--- Your goal ---
Could you return the data below exactly as it appears?

=== Section Start ===

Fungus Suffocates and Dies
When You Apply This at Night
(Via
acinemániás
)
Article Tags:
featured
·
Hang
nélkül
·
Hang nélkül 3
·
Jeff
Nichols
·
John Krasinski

=== Section End ===

--- Exercise response ---
Fungus Suffocates and Dies
When You Apply This at Night
(Via
acinemániás
)
Article Tags:
featured
·
Hang
nélkül
·
Hang nélkül 3
·
Jeff
Nichols
·
John Krasinski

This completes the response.